Слишком много рассказывать. С чего начать? «У меня такое ощущение, будто я тебя бросил. Такое ощущение, что я должен перед тобой объясниться». Виктория, знал он, ответит на это более-менее ироничным смешком. Очевидно, бросили они друг друга. Но не мог же он воссоединиться в одиночку – а без ее помощи оставалось только пытаться объясниться. Скоро он написал: «Я никогда по-настоящему не знал, кто я такой», – и затем его уже было не заткнуть. Когда он оторвался от письма в следующий раз, была полночь, он ничего не видел в саду. Тернем-Грин затих, не считая праздничных воплей со стороны баров на Чизик-Хай-роуд; единственное, что он слышал кроме них, – спорадическое жужжание, вроде бы от «Мака». Он проголодался.

«Ты правильно про меня говорила. Я всегда жил в панике».

Он и не помнил, когда впервые всплыла эта тема. Казалось, что очень рано в их отношениях, в каком-то пабе. Теперь он видит проблему так, писал Шоу: до кризиса он слишком точно знал, кто он такой. В нем был настолько понятный стержень, что ничего внешнего для придания формы ему никогда и не требовалось. Шоу был так уверен в себе, что мог отвергнуть что или кого угодно – даже если человек ему нравился и был нужен – ради чего-то нового. «На это я всегда мог положиться. Но потом усомнился». Что происходит в первый раз, спрашивал Шоу, когда таким вот образом теряешь равновесие и задумываешься, чью жизнь вообще видишь? «Может, – закончил он, – в этом всегда и было дело – не только у меня, но и вообще у всех. Мы все когда-то об этом задумываемся, но никто не знал почему».

Он перечитал, добавил: «В общем, а у тебя там как?» – потом уставился на почтовый ящик, пока рулетка мира крутилась между «удалить» и «послать».

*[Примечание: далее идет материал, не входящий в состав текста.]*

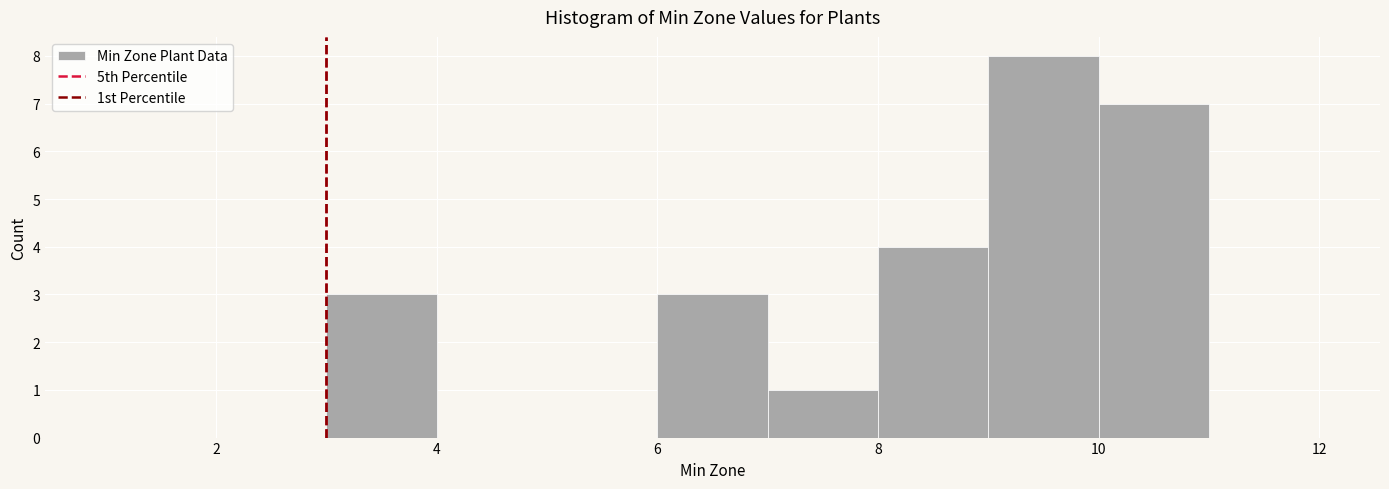

Over which range of the x-axis is the bar tallest?

9 to 10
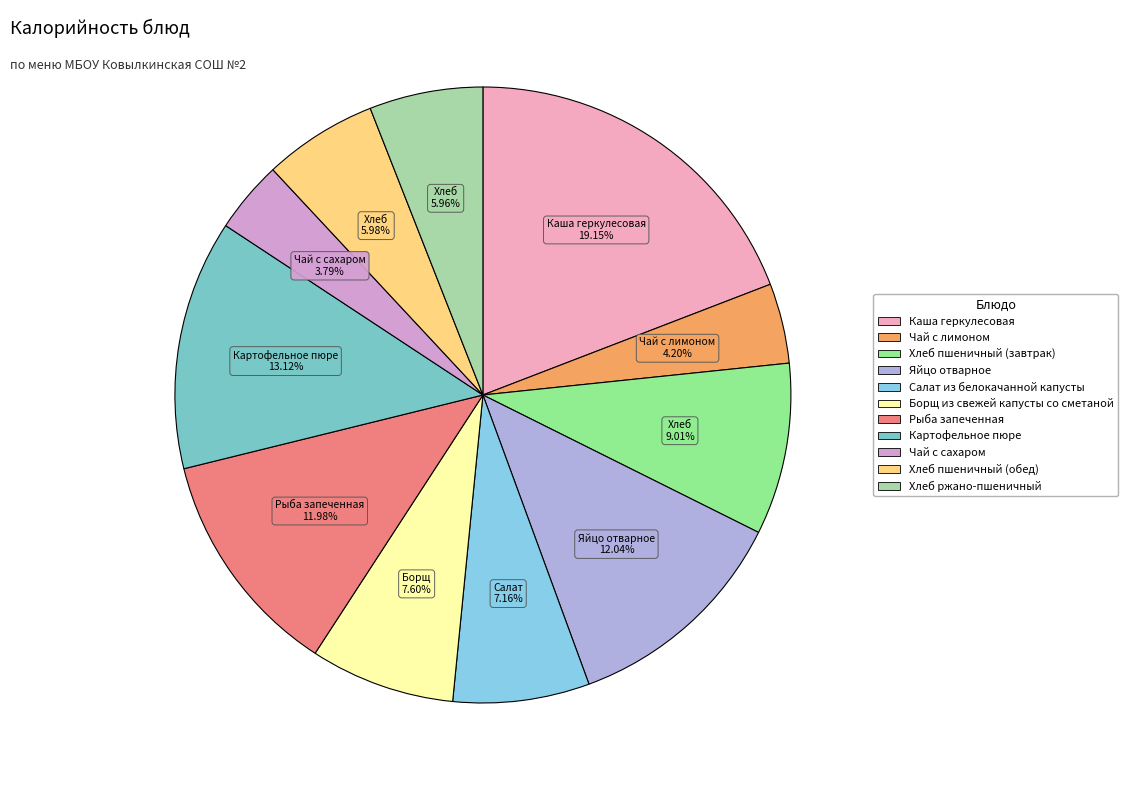

Rank the categories by value from highest to lowest.

Каша геркулесовая, Картофельное пюре, Яйцо отварное, Рыба запеченная, Хлеб пшеничный (завтрак), Борщ из свежей капусты со сметаной, Салат из белокачанной капусты, Хлеб пшеничный (обед), Хлеб ржано-пшеничный, Чай с лимоном, Чай с сахаром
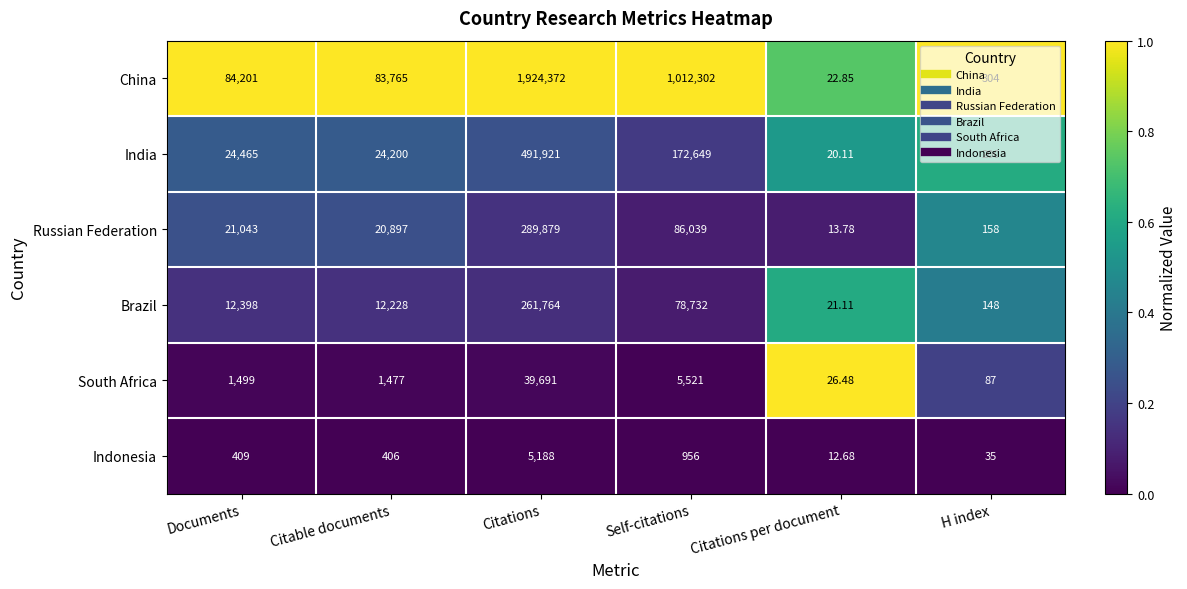

Which series changed the most between Self-citations and Citations per document?

China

Остановилась на «послать»; но ответа он не получил, ни в тот день, ни в следующий. В каком-то смысле он его и не ждал. Прошло Рождество. Западный Лондон ощутил настойчивое приближение очередного года – развернулся встретить его на полпути, пока над рекой туда-сюда носило дождь. Декабрь понемногу перетек в январь. Зима понемногу утекла в начало весны. Шоу снова написал. «Дорогая Виктория, я часто задумываюсь, как ты поживаешь». И тут никакого ответа. На третье или четвертое прочесывание писем он нашел ее адрес. Как только распогодится, думал он, он отправится туда, в сердце страны, в города суши, и узнает, как она.